→ THE PROBLEM
Give back all of the data exactly, with every picture omitted.

→ COLLECTED DATA
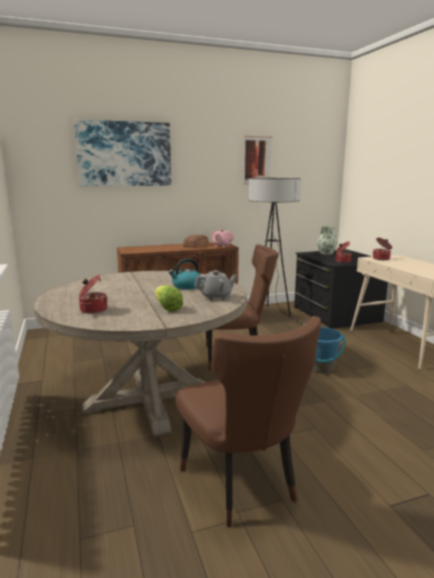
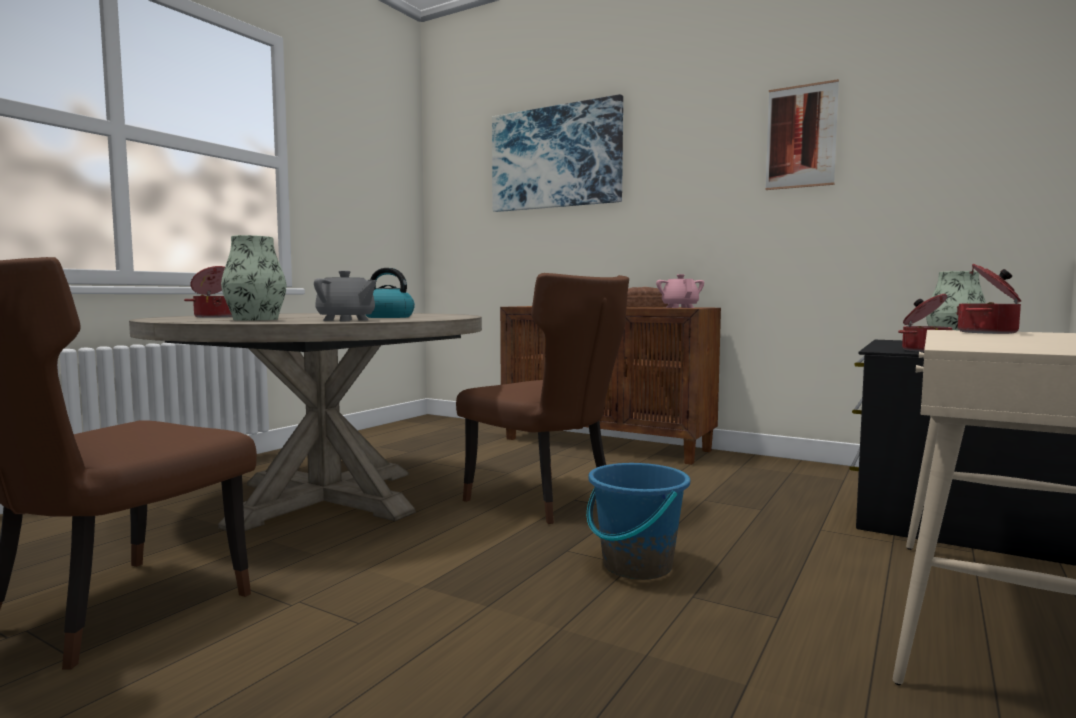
camera: 50 degrees right, 10 degrees down
(167, 308) = (255, 319): lettuce -> vase
(271, 316) = (776, 478): floor lamp -> none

→ THE ANSWER
camera: 50 degrees right, 10 degrees down
(167, 308) = (255, 319): lettuce -> vase
(271, 316) = (776, 478): floor lamp -> none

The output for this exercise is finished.